# New bowtech ????



## alain (Dec 10, 2003)

Did someone know if bowtech dealers receive some new 2011 bowtech yet.


----------



## NSSCOTT (Sep 6, 2009)

there supposed to be on there way,if there's something your looking for let me know i'll give you a price.


----------



## Reed (Jun 18, 2002)

our shop is wating for invasions adn some specialist and some other stuff. Shop talked to norht silva and they had not recieaved any yet!. Sucks waiting


----------



## TeneX (Mar 24, 2003)

We received some of our new ones last Wednesday. not many but a few. They look really good! the assassin is going to be a hard bow to compete with for most other companies this year!
The Invasion is unbeleivable! It will for sure be my bow of choice to take hunting this year! 
Hopefully the dealer near you has some of the bows soon, but trust me, they are worth the wait!

Allan


----------



## NSSCOTT (Sep 6, 2009)

i shoot them all at the ATA show very nice indeed,your right about the assassin as well,for me though the darton 3800 is my choice for in the speed bow class.but the invasion is very nice.


----------



## alain (Dec 10, 2003)

I order a invasion at the arcinter in montréal hope to get it soon...


----------



## Jon_M (Jan 8, 2011)

Don't worry guys, the bows are starting to trickle in now. Trust me I know, I went to the back room this morning and was fondaling a new invasion. The new Bowtech's rock.


----------



## Reed (Jun 18, 2002)

Jon_M said:


> Don't worry guys, the bows are starting to trickle in now. Trust me I know, I went to the back room this morning and was fondaling a new invasion. The new Bowtech's rock.


Jon, if you work at NS, for gods sake man, ship some specialists to brandon, I hate waiting:wink:


----------



## Jon_M (Jan 8, 2011)

Brandon eh? I'll see what I can do.


----------



## Blazinpond (Sep 16, 2008)

Dealer called and told me my Optifade Invasion came in but I'm halfway across the country for work:thumbs_do


----------



## jeronimo (Mar 4, 2005)

Reed said:


> Jon, if you work at NS, for gods sake man, ship some specialists to brandon, I hate waiting:wink:


any chance you could look into my black ops specialist for arc-inter. pretty please with sugar on top lol


----------



## Reed (Jun 18, 2002)

Jon_M said:


> Brandon eh?

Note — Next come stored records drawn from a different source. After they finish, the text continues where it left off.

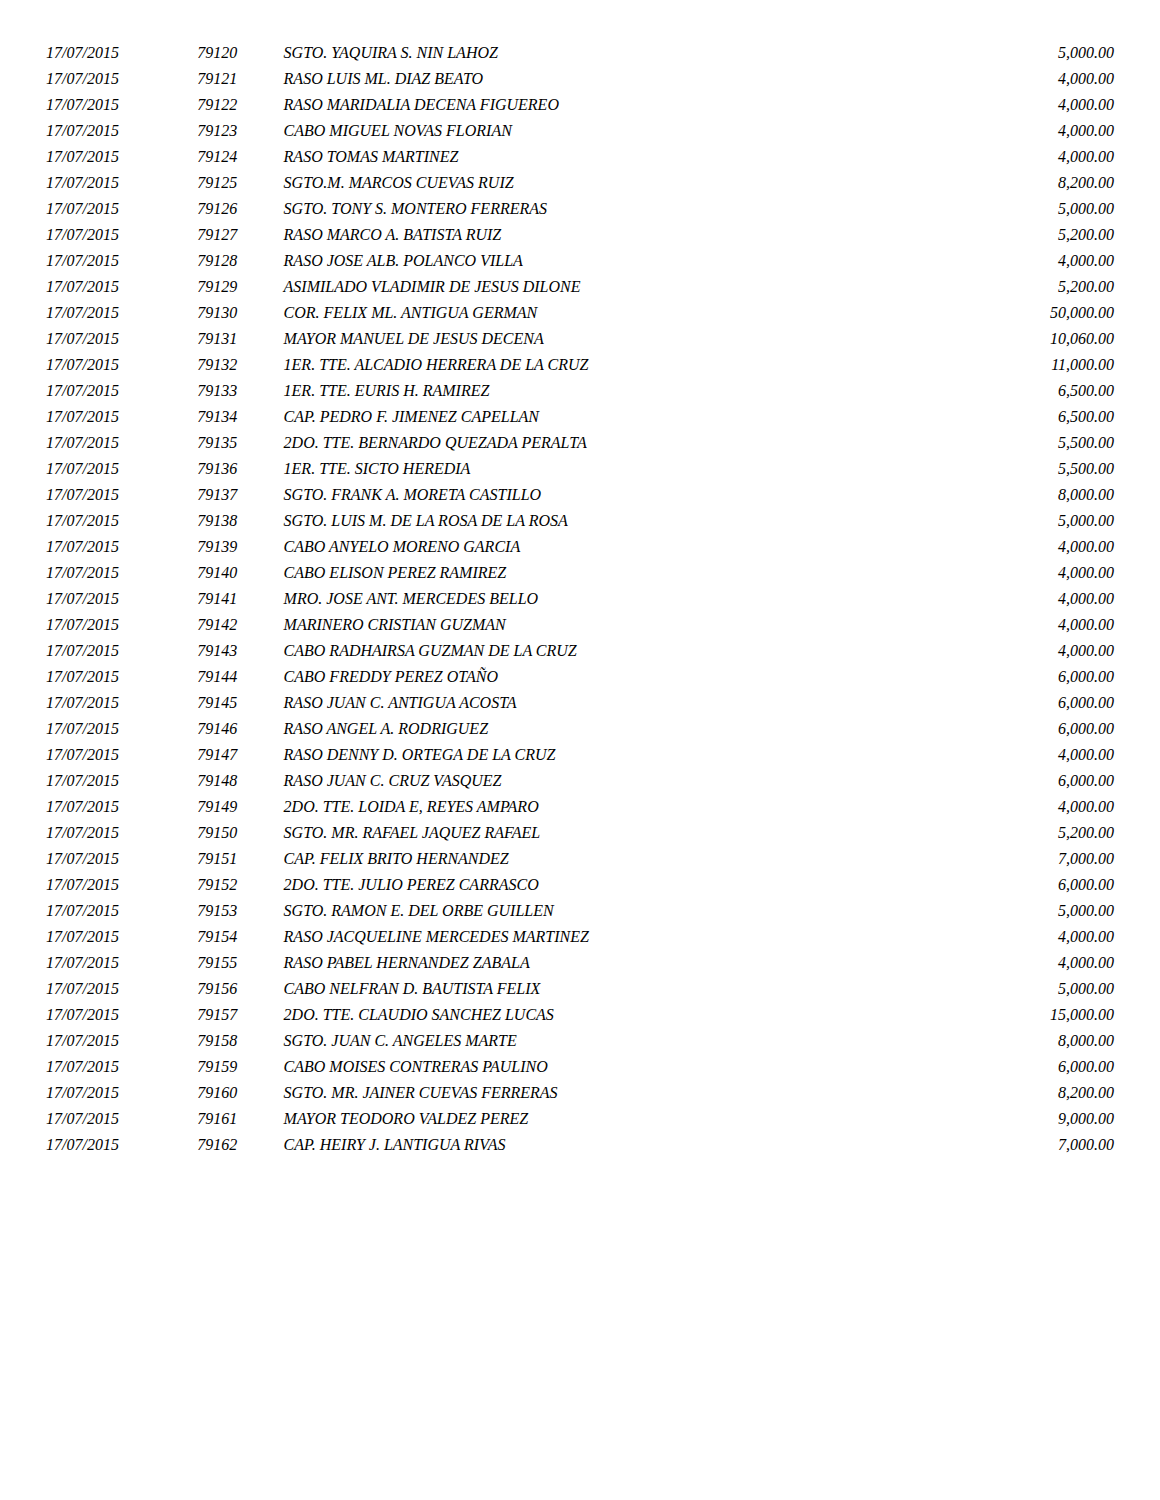| 17/07/2015 | 79120 | SGTO. YAQUIRA S. NIN LAHOZ | 5,000.00 |
| 17/07/2015 | 79121 | RASO LUIS ML. DIAZ BEATO | 4,000.00 |
| 17/07/2015 | 79122 | RASO MARIDALIA DECENA FIGUEREO | 4,000.00 |
| 17/07/2015 | 79123 | CABO MIGUEL NOVAS FLORIAN | 4,000.00 |
| 17/07/2015 | 79124 | RASO TOMAS MARTINEZ | 4,000.00 |
| 17/07/2015 | 79125 | SGTO.M. MARCOS CUEVAS RUIZ | 8,200.00 |
| 17/07/2015 | 79126 | SGTO. TONY S. MONTERO FERRERAS | 5,000.00 |
| 17/07/2015 | 79127 | RASO MARCO A. BATISTA RUIZ | 5,200.00 |
| 17/07/2015 | 79128 | RASO JOSE ALB. POLANCO VILLA | 4,000.00 |
| 17/07/2015 | 79129 | ASIMILADO VLADIMIR DE JESUS DILONE | 5,200.00 |
| 17/07/2015 | 79130 | COR. FELIX ML. ANTIGUA GERMAN | 50,000.00 |
| 17/07/2015 | 79131 | MAYOR MANUEL DE JESUS DECENA | 10,060.00 |
| 17/07/2015 | 79132 | 1ER. TTE. ALCADIO HERRERA DE LA CRUZ | 11,000.00 |
| 17/07/2015 | 79133 | 1ER. TTE. EURIS H. RAMIREZ | 6,500.00 |
| 17/07/2015 | 79134 | CAP. PEDRO F. JIMENEZ CAPELLAN | 6,500.00 |
| 17/07/2015 | 79135 | 2DO. TTE. BERNARDO QUEZADA PERALTA | 5,500.00 |
| 17/07/2015 | 79136 | 1ER. TTE. SICTO HEREDIA | 5,500.00 |
| 17/07/2015 | 79137 | SGTO. FRANK A. MORETA CASTILLO | 8,000.00 |
| 17/07/2015 | 79138 | SGTO. LUIS M. DE LA ROSA DE LA ROSA | 5,000.00 |
| 17/07/2015 | 79139 | CABO ANYELO MORENO GARCIA | 4,000.00 |
| 17/07/2015 | 79140 | CABO ELISON PEREZ RAMIREZ | 4,000.00 |
| 17/07/2015 | 79141 | MRO. JOSE ANT. MERCEDES BELLO | 4,000.00 |
| 17/07/2015 | 79142 | MARINERO CRISTIAN GUZMAN | 4,000.00 |
| 17/07/2015 | 79143 | CABO RADHAIRSA GUZMAN DE LA CRUZ | 4,000.00 |
| 17/07/2015 | 79144 | CABO FREDDY PEREZ OTAÑO | 6,000.00 |
| 17/07/2015 | 79145 | RASO JUAN C. ANTIGUA ACOSTA | 6,000.00 |
| 17/07/2015 | 79146 | RASO ANGEL A. RODRIGUEZ | 6,000.00 |
| 17/07/2015 | 79147 | RASO DENNY D. ORTEGA DE LA CRUZ | 4,000.00 |
| 17/07/2015 | 79148 | RASO JUAN C. CRUZ VASQUEZ | 6,000.00 |
| 17/07/2015 | 79149 | 2DO. TTE. LOIDA E, REYES AMPARO | 4,000.00 |
| 17/07/2015 | 79150 | SGTO. MR. RAFAEL JAQUEZ RAFAEL | 5,200.00 |
| 17/07/2015 | 79151 | CAP. FELIX BRITO HERNANDEZ | 7,000.00 |
| 17/07/2015 | 79152 | 2DO. TTE. JULIO PEREZ CARRASCO | 6,000.00 |
| 17/07/2015 | 79153 | SGTO. RAMON E. DEL ORBE GUILLEN | 5,000.00 |
| 17/07/2015 | 79154 | RASO JACQUELINE MERCEDES MARTINEZ | 4,000.00 |
| 17/07/2015 | 79155 | RASO PABEL HERNANDEZ ZABALA | 4,000.00 |
| 17/07/2015 | 79156 | CABO NELFRAN D. BAUTISTA FELIX | 5,000.00 |
| 17/07/2015 | 79157 | 2DO. TTE. CLAUDIO SANCHEZ LUCAS | 15,000.00 |
| 17/07/2015 | 79158 | SGTO. JUAN C. ANGELES MARTE | 8,000.00 |
| 17/07/2015 | 79159 | CABO MOISES CONTRERAS PAULINO | 6,000.00 |
| 17/07/2015 | 79160 | SGTO. MR. JAINER CUEVAS FERRERAS | 8,200.00 |
| 17/07/2015 | 79161 | MAYOR TEODORO VALDEZ PEREZ | 9,000.00 |
| 17/07/2015 | 79162 | CAP. HEIRY J. LANTIGUA RIVAS | 7,000.00 |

I'll see what I can do.


yea, travis is joansing with no with no new BT's:wink::zip:


----------



## Reed (Jun 18, 2002)

jeronimo said:


> any chance you could look into my black ops specialist for arc-inter. pretty please with sugar on top lol


sure he can look, no problem aslong as it is not a rt hand 60pds, you can have it right after I get mine.:darkbeer:


----------



## shakyshot (Dec 21, 2007)

The Bow Shop in Waterloo just got some today

1 877 257 7271

Shawn


----------



## jeronimo (Mar 4, 2005)

Reed said:


> sure he can look, no problem aslong as it is not a rt hand 60pds, you can have it right after I get mine.:darkbeer:


dang . got bumped down the waiting list again lol.


----------